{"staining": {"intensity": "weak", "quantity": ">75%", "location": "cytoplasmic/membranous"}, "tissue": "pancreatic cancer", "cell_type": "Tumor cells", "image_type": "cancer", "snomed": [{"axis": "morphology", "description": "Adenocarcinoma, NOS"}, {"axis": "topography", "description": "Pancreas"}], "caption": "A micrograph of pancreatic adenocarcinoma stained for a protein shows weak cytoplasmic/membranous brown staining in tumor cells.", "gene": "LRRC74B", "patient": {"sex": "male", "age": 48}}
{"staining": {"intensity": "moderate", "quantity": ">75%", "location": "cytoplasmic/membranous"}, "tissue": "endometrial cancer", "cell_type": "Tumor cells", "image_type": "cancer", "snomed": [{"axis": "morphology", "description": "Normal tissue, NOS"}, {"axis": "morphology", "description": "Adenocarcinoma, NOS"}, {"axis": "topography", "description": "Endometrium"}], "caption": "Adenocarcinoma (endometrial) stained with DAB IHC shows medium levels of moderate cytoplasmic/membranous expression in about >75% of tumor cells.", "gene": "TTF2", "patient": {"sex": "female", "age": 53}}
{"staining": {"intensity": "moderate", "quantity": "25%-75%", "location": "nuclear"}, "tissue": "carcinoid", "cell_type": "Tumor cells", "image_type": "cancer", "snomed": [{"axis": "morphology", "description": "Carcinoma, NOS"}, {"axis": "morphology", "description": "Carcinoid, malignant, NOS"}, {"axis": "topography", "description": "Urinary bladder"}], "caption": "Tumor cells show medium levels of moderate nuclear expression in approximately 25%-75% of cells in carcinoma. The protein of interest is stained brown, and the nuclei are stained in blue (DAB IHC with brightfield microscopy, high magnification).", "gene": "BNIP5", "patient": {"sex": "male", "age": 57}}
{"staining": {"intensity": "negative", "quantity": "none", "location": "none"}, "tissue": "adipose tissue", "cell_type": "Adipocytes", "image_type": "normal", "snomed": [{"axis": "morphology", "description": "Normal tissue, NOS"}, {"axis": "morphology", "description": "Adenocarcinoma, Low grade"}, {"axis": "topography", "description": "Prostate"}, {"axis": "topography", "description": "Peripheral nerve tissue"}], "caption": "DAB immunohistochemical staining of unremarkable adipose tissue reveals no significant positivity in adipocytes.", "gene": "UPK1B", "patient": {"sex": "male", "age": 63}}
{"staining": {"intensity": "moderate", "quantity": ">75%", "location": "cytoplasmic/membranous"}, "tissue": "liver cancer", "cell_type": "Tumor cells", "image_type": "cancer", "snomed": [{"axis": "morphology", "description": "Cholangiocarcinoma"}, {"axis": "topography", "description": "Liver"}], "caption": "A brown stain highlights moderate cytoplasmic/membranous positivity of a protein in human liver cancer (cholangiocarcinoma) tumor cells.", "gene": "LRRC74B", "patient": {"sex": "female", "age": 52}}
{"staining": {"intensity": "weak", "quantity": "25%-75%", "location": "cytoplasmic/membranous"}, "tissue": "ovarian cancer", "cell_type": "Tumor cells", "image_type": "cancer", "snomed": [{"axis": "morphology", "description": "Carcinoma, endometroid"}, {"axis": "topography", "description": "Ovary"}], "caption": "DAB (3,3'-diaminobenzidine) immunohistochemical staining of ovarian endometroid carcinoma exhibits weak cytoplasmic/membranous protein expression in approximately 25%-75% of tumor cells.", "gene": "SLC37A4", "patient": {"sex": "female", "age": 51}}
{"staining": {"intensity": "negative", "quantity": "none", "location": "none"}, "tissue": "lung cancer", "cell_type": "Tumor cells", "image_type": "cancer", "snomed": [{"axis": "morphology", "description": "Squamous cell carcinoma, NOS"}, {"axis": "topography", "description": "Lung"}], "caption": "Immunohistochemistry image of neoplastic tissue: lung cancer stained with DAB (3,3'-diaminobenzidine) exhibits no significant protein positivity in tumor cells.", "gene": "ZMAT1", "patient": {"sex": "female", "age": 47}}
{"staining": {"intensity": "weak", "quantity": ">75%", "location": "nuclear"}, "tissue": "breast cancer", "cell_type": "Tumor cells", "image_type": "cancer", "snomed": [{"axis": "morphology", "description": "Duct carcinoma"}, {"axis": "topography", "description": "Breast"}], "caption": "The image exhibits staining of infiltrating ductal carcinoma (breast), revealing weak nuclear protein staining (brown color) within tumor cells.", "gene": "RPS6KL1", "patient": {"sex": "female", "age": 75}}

> [Exercise details]:
With no word changed, write the entries out once more.

> [Output below]:
{"staining": {"intensity": "weak", "quantity": ">75%", "location": "cytoplasmic/membranous"}, "tissue": "pancreatic cancer", "cell_type": "Tumor cells", "image_type": "cancer", "snomed": [{"axis": "morphology", "description": "Adenocarcinoma, NOS"}, {"axis": "topography", "description": "Pancreas"}], "caption": "A micrograph of pancreatic adenocarcinoma stained for a protein shows weak cytoplasmic/membranous brown staining in tumor cells.", "gene": "LRRC74B", "patient": {"sex": "male", "age": 48}}
{"staining": {"intensity": "moderate", "quantity": ">75%", "location": "cytoplasmic/membranous"}, "tissue": "endometrial cancer", "cell_type": "Tumor cells", "image_type": "cancer", "snomed": [{"axis": "morphology", "description": "Normal tissue, NOS"}, {"axis": "morphology", "description": "Adenocarcinoma, NOS"}, {"axis": "topography", "description": "Endometrium"}], "caption": "Adenocarcinoma (endometrial) stained with DAB IHC shows medium levels of moderate cytoplasmic/membranous expression in about >75% of tumor cells.", "gene": "TTF2", "patient": {"sex": "female", "age": 53}}
{"staining": {"intensity": "moderate", "quantity": "25%-75%", "location": "nuclear"}, "tissue": "carcinoid", "cell_type": "Tumor cells", "image_type": "cancer", "snomed": [{"axis": "morphology", "description": "Carcinoma, NOS"}, {"axis": "morphology", "description": "Carcinoid, malignant, NOS"}, {"axis": "topography", "description": "Urinary bladder"}], "caption": "Tumor cells show medium levels of moderate nuclear expression in approximately 25%-75% of cells in carcinoma. The protein of interest is stained brown, and the nuclei are stained in blue (DAB IHC with brightfield microscopy, high magnification).", "gene": "BNIP5", "patient": {"sex": "male", "age": 57}}
{"staining": {"intensity": "negative", "quantity": "none", "location": "none"}, "tissue": "adipose tissue", "cell_type": "Adipocytes", "image_type": "normal", "snomed": [{"axis": "morphology", "description": "Normal tissue, NOS"}, {"axis": "morphology", "description": "Adenocarcinoma, Low grade"}, {"axis": "topography", "description": "Prostate"}, {"axis": "topography", "description": "Peripheral nerve tissue"}], "caption": "DAB immunohistochemical staining of unremarkable adipose tissue reveals no significant positivity in adipocytes.", "gene": "UPK1B", "patient": {"sex": "male", "age": 63}}
{"staining": {"intensity": "moderate", "quantity": ">75%", "location": "cytoplasmic/membranous"}, "tissue": "liver cancer", "cell_type": "Tumor cells", "image_type": "cancer", "snomed": [{"axis": "morphology", "description": "Cholangiocarcinoma"}, {"axis": "topography", "description": "Liver"}], "caption": "A brown stain highlights moderate cytoplasmic/membranous positivity of a protein in human liver cancer (cholangiocarcinoma) tumor cells.", "gene": "LRRC74B", "patient": {"sex": "female", "age": 52}}
{"staining": {"intensity": "weak", "quantity": "25%-75%", "location": "cytoplasmic/membranous"}, "tissue": "ovarian cancer", "cell_type": "Tumor cells", "image_type": "cancer", "snomed": [{"axis": "morphology", "description": "Carcinoma, endometroid"}, {"axis": "topography", "description": "Ovary"}], "caption": "DAB (3,3'-diaminobenzidine) immunohistochemical staining of ovarian endometroid carcinoma exhibits weak cytoplasmic/membranous protein expression in approximately 25%-75% of tumor cells.", "gene": "SLC37A4", "patient": {"sex": "female", "age": 51}}
{"staining": {"intensity": "negative", "quantity": "none", "location": "none"}, "tissue": "lung cancer", "cell_type": "Tumor cells", "image_type": "cancer", "snomed": [{"axis": "morphology", "description": "Squamous cell carcinoma, NOS"}, {"axis": "topography", "description": "Lung"}], "caption": "Immunohistochemistry image of neoplastic tissue: lung cancer stained with DAB (3,3'-diaminobenzidine) exhibits no significant protein positivity in tumor cells.", "gene": "ZMAT1", "patient": {"sex": "female", "age": 47}}
{"staining": {"intensity": "weak", "quantity": ">75%", "location": "nuclear"}, "tissue": "breast cancer", "cell_type": "Tumor cells", "image_type": "cancer", "snomed": [{"axis": "morphology", "description": "Duct carcinoma"}, {"axis": "topography", "description": "Breast"}], "caption": "The image exhibits staining of infiltrating ductal carcinoma (breast), revealing weak nuclear protein staining (brown color) within tumor cells.", "gene": "RPS6KL1", "patient": {"sex": "female", "age": 75}}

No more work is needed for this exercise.